Work to be completed
Your answer must consist of exactly the lines below, starting with the line with "AssemblyVersionAttribute ile işaretleyin|" and going on through the line with "kaynaklara sahip türler atılabilir olmalıdır|", and nothing else.

----

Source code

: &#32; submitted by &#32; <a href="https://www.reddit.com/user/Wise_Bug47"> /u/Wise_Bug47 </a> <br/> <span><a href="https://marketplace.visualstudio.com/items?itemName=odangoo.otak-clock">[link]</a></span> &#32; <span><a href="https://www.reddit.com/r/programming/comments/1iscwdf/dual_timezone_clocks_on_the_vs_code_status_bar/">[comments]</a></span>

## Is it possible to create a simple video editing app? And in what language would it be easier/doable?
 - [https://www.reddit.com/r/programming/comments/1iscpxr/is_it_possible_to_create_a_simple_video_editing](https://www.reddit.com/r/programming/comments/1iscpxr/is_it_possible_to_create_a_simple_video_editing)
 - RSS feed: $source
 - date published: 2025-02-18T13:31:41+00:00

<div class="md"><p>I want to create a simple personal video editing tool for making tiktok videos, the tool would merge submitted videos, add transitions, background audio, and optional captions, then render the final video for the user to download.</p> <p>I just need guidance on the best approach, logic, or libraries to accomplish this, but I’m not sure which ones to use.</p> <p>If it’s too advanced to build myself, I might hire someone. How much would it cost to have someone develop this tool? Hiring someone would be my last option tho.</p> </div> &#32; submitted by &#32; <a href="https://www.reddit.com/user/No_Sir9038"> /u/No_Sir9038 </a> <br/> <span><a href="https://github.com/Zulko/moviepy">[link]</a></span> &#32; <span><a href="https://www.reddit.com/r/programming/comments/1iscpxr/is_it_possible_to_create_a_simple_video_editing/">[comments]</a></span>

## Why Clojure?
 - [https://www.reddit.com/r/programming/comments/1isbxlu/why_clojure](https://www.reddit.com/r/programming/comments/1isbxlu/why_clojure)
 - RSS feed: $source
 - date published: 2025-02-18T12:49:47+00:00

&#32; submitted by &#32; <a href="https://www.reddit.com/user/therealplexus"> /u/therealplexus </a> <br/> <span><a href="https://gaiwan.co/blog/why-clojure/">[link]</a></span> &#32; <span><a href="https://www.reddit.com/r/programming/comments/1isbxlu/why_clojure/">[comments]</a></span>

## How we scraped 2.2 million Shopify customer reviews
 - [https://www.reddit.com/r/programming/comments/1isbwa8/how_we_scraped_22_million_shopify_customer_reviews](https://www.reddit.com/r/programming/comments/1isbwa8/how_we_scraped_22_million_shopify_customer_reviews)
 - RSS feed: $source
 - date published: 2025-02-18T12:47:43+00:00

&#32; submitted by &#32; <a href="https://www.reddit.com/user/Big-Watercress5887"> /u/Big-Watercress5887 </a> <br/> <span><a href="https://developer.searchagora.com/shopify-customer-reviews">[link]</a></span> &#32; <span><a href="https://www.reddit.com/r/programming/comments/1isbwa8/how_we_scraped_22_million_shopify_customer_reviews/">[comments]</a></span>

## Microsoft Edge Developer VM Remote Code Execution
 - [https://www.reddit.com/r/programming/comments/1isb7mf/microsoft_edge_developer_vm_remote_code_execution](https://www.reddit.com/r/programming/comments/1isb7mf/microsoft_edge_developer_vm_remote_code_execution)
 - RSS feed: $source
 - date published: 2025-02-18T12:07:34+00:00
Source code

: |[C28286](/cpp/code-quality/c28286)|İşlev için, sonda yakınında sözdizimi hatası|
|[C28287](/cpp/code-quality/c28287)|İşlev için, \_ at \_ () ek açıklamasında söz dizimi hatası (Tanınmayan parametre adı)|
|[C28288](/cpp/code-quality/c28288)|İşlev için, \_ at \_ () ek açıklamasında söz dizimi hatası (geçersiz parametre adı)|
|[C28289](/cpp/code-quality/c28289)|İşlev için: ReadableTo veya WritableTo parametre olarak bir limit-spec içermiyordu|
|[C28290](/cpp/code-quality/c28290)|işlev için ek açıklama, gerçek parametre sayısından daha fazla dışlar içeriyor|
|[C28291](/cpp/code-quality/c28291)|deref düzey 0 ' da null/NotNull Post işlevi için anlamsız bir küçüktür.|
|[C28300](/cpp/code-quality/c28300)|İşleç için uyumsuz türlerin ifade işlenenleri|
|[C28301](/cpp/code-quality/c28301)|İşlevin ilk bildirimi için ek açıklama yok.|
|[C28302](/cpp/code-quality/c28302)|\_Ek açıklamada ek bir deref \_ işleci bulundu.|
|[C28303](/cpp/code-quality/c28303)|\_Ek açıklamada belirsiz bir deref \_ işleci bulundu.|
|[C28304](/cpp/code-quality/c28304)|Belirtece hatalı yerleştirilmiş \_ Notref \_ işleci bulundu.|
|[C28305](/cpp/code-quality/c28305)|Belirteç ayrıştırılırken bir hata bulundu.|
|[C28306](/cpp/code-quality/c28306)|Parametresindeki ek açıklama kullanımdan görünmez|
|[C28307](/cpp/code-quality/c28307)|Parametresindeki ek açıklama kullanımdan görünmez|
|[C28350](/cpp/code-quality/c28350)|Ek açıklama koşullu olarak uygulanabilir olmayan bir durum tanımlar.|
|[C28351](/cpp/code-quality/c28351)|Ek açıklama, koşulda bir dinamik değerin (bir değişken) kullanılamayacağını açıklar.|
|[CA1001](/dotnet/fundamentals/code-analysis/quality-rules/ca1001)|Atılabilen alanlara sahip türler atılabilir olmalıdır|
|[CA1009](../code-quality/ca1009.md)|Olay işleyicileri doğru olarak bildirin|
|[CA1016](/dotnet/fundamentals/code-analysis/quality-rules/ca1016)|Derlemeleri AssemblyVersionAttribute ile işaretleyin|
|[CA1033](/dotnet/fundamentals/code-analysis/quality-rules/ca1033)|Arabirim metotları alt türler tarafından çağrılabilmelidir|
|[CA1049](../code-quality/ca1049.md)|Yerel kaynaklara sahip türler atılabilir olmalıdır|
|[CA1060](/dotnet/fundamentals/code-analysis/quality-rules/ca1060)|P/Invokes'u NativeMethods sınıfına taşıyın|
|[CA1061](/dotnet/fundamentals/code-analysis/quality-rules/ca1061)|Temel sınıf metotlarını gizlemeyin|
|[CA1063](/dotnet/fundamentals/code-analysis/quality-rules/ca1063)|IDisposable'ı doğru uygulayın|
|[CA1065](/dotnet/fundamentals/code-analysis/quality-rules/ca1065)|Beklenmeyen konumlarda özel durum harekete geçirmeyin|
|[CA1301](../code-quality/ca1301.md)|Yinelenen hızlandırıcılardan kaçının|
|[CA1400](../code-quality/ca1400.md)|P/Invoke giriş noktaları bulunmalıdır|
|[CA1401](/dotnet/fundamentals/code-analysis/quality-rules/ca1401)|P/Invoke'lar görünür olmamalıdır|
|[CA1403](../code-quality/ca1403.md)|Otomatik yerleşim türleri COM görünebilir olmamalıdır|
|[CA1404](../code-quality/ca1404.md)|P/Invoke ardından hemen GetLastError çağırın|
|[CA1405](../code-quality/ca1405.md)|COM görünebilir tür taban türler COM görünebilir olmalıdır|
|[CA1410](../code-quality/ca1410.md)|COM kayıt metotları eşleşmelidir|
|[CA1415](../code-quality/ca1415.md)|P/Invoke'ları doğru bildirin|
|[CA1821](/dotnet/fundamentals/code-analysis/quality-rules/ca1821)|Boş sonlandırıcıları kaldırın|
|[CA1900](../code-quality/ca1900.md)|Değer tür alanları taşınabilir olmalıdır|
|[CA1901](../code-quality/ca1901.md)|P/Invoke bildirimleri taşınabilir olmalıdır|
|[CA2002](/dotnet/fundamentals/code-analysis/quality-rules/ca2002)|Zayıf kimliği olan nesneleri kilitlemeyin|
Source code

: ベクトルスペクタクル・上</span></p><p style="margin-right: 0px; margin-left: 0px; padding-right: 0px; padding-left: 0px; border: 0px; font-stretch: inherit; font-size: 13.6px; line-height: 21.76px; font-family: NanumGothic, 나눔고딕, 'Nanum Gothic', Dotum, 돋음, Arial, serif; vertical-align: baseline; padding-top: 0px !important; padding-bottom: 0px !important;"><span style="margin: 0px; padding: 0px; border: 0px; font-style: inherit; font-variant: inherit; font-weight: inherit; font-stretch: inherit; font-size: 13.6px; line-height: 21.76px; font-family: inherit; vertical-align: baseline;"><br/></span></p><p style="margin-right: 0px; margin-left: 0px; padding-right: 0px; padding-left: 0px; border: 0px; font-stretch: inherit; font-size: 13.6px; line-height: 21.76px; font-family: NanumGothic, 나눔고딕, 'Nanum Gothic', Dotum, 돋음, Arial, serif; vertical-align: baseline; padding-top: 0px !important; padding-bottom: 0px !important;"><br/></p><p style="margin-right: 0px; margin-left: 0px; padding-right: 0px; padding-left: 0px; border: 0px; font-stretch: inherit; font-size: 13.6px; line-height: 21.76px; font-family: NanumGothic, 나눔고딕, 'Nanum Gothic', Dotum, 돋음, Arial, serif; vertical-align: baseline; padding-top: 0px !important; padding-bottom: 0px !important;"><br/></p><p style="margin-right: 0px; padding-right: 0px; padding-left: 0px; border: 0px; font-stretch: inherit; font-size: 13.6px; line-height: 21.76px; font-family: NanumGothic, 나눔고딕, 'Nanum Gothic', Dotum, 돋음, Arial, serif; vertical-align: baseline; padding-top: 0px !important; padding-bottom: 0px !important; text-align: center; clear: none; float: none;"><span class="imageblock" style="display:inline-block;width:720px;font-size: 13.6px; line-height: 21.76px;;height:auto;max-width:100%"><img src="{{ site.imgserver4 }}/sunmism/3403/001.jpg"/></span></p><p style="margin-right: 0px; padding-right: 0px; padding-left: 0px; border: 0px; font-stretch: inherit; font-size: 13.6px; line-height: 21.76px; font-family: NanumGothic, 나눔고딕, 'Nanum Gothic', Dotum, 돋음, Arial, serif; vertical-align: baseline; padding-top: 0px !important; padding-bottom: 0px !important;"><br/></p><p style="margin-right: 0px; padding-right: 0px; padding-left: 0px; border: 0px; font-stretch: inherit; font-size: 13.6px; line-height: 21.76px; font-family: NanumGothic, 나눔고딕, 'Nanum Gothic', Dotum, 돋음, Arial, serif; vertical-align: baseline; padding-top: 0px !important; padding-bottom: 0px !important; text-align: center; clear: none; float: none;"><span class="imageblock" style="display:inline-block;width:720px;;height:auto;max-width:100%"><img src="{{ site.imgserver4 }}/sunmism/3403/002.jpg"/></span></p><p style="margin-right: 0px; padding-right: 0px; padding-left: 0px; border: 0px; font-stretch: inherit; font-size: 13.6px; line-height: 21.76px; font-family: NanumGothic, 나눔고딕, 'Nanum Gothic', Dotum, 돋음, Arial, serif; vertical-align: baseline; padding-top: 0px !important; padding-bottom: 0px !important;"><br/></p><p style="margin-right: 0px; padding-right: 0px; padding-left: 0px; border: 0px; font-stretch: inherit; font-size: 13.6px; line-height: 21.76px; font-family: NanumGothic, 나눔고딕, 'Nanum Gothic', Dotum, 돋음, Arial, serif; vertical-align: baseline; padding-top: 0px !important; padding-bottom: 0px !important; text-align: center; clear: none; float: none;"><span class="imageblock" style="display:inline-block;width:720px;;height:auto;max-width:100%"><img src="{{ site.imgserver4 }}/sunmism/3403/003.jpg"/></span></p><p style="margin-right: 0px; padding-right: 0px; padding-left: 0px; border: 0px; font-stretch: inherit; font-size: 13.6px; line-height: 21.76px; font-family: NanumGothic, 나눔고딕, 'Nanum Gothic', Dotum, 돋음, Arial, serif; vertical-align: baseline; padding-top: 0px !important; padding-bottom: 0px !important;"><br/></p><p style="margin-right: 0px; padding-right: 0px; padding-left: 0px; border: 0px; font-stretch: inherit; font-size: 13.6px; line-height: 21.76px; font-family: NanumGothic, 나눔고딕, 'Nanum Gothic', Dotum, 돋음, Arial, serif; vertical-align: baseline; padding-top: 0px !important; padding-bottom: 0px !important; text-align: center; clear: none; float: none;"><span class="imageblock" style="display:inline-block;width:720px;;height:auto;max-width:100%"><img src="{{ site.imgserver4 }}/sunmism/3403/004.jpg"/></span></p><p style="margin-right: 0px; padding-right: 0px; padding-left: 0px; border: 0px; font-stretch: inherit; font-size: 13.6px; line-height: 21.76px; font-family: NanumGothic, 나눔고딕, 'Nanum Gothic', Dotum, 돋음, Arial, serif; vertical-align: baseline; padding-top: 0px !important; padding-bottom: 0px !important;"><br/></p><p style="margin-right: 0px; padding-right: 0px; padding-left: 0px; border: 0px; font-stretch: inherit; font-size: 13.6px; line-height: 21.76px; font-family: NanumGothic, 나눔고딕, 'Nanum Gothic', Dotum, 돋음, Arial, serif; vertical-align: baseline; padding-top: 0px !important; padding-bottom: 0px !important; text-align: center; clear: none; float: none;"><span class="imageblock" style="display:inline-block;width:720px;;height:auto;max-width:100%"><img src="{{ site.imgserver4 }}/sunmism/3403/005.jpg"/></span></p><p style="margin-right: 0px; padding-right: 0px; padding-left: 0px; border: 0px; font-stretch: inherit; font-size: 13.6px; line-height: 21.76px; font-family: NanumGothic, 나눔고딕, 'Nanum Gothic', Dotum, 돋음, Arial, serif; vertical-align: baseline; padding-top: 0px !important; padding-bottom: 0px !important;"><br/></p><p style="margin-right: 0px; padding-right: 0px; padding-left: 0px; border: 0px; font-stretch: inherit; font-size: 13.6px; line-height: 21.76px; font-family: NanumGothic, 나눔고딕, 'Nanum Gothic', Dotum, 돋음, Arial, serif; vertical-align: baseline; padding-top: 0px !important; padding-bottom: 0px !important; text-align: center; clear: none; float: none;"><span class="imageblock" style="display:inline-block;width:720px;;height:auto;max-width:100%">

----

Worked solution
|[CA1016](/dotnet/fundamentals/code-analysis/quality-rules/ca1016)|Derlemeleri AssemblyVersionAttribute ile işaretleyin|
|[CA1033](/dotnet/fundamentals/code-analysis/quality-rules/ca1033)|Arabirim metotları alt türler tarafından çağrılabilmelidir|
|[CA1049](../code-quality/ca1049.md)|Yerel kaynaklara sahip türler atılabilir olmalıdır|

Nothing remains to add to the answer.